--- What is being asked ---
Your answer should be one number, the count of lines in the data that hold "furniture".

--- Records for the task ---
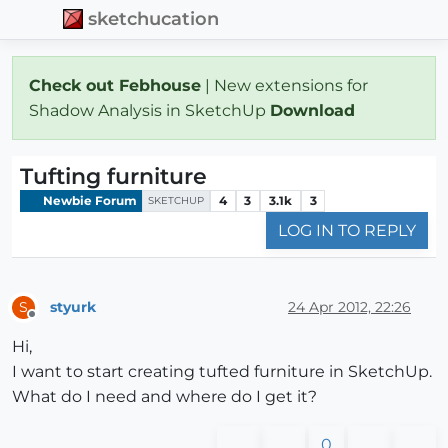
sketchucation
Check out Febhouse
| New extensions for
Shadow Analysis in SketchUp
Download
Tufting furniture
Newbie Forum
4
3
3.1k
3
SKETCHUP
LOG IN TO REPLY
styurk
24 Apr 2012, 22:26
S
Offline
Hi,
I want to start creating tufted furniture in SketchUp.
What do I need and where do I get it?
0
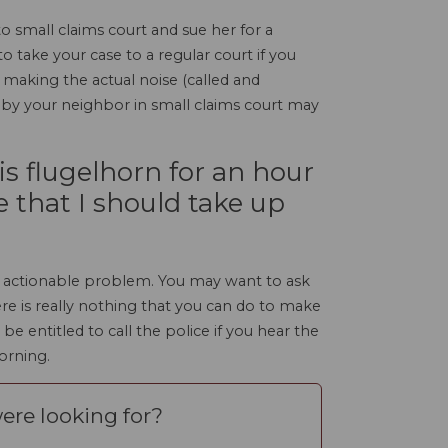
o small claims court and sue her for a
to take your case to a regular court if you
 making the actual noise (called and
d by your neighbor in small claims court may
is flugelhorn for an hour
e that I should take up
 an actionable problem. You may want to ask
re is really nothing that you can do to make
 entitled to call the police if you hear the
morning.
ere looking for?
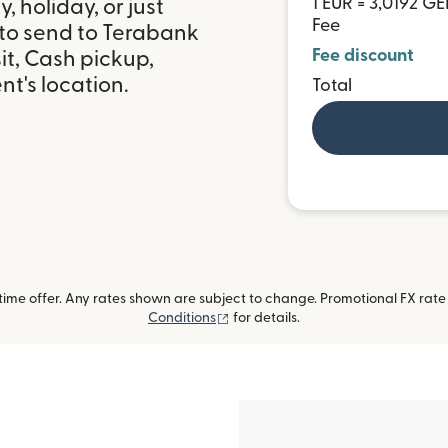
1 EUR = 3,0192 GE
 holiday, or just
Fee
 to send to Terabank
Fee discount
it, Cash pickup,
t's location.
Total
me offer. Any rates shown are subject to change. Promotional FX rate a
(opens in new window)
Conditions
for details.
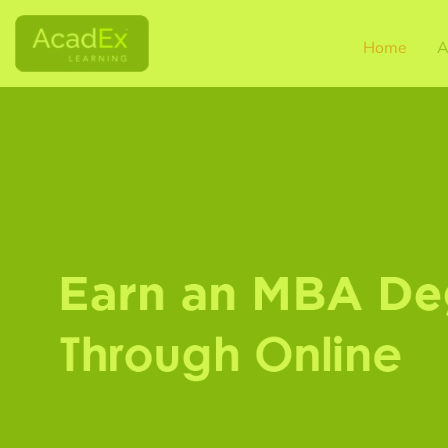
Home
A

--- Result of the exercise ---
2